The Borg That Roared: ESPN Attacks Local News

July 22 2009, 10:58am

The working title for this post was “The Mouse That Roared,” a riff on the mascot of ESPN’s majority owner, Disney. But there’s nothing mouse-like about ESPN. And, unlike the film of the same title, ESPN isn’t marching on newspapers’ turf with white flags at the ready. The 30-year-old network calls itself the “Worldwide Leader in Sports,” a nearly irrefutable claim when one tallies the Borg-like reach of its cable channels, local radio affiliates, blogs, international sites and more.

Accordingly, tremors from Sunday’s news that ESPN is adding local sports coverage – with plans to go hyper-local (think softball leagues) – have rippled well beyond editors’ offices. With local readers and ad dollars in the crosshairs of sports media’s biggest, best-funded promotional howitzer, this is a vastly bigger worry for newspapers than Google News’ parasitical attributes.
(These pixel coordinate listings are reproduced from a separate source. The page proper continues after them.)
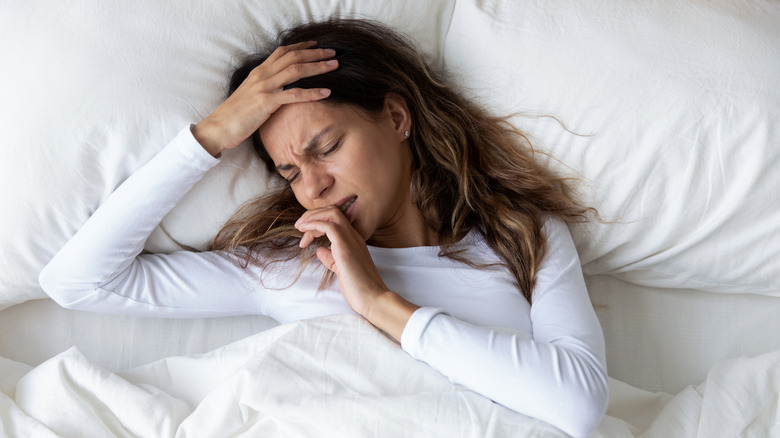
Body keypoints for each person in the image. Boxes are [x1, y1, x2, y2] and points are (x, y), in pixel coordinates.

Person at [39, 19, 608, 437]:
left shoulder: (519, 236)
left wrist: (378, 302)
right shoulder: (289, 266)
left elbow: (580, 406)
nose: (312, 187)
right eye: (290, 172)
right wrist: (210, 137)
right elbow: (78, 282)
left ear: (396, 117)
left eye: (327, 147)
Why? Consider this stat from the Times story: “In less than three months, ESPN Chicago has become the city’s top sports site, attracting about 590,000 unique visitors in June… Second place went to the Tribune’s online sports section with 455,000 unique visitors.”
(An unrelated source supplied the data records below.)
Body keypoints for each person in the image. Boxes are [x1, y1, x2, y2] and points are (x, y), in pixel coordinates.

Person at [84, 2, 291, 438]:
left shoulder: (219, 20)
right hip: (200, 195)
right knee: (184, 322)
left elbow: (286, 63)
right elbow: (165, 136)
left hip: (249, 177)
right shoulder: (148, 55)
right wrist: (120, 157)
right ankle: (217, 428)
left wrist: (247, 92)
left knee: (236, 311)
What’s amazing is not that it happened, it’s the velocity with which it happened. The Tribune has been the authority on Chicago sports for 162 years; ESPN only needed three months to undo that.

And it’s not just the sports desk that should be worried. Last month, the Huffington Post announced its plans to expand into local news. Resistance is futile.

Of course, competition from ESPN, HuffPo and other national outlets isn’t news to newspapers, which have traditionally relied on the defense that national outlets lack the well-sourced local beat reporters to compete head to head.

Until now,as Dan Shanoff notes:

“Here’s an unintentionally funny quote from LA Times sports associate editor Randy Harvey: ‘It would be foolish to underestimate ESPN, but it comes down to resources. I don’t see them being able to replicate what we do.’

“Do what, Randy? Cut your hockey coverage? Let marquee columnists like JA Adande leave for…oh, let’s see, ESPN.com? … How about the way Harvey has let Bill Plaschke become more TV personality than newspaper columnist — on…ESPN? (Again: ESPNLA will have Plaschke video from Around the Horn. What’s LATimes.com got?)”

Indeed, ESPN has been poaching talent from local papers for years, a trend exacerbated by local newsrooms’ collapsing budgets. Now, it appears, these chickens have come home to roost.

Fortunately for newspapers, this is a war that can be waged on the cheap. According to the Times article, ESPN primarily will use existing resources and need only 15 new staff members to run the Dallas, Los Angeles and New York properties.

How is going local such a high-leverage move for ESPN, HuffPo, et al? In a word, aggregation. Check out ESPN’s Rumor Central pages, where ESPN culls non-ESPN content by topic area, bundles it with internally-generated content, and charges its “Insiders” subscribers for access. Per Shanoff:

“As quickly as a good nugget can be reported by someone like the Times, a quick-acting (and inexpensive) ESPNLA intern (or low-paid editor) can have it on the ESPNLA site.”

Actually, it can be more efficient, scalable and effective than that. Just ask OneSpot clients like the Wall Street Journal, the Houston Chronicle, the San Francisco Chronicle or others. Instead of relying solely on the selection of a single editor, blogger or intern, these organizations tap into the hive mind of thousands of editors, bloggers, Twitterers and others who link to the best of the web. The key is quality content aggregation with smart curation to select the best of the best. And, as ESPN has proven, quality, curated content can also be monetized. Let us show you how.

ESPN’s blitzkrieg into local markets may resemble Amazon.com’s takeover of so many retail categories. Both are category-killer brands executing ruthlessly clever online strategies while incumbents, beholden to brick-and-mortar interests and budgets, struggle to keep up. But ESPN is winning by outsmarting, rather than outspending. With nimbleness and creativity, newspapers can fight fire with fire.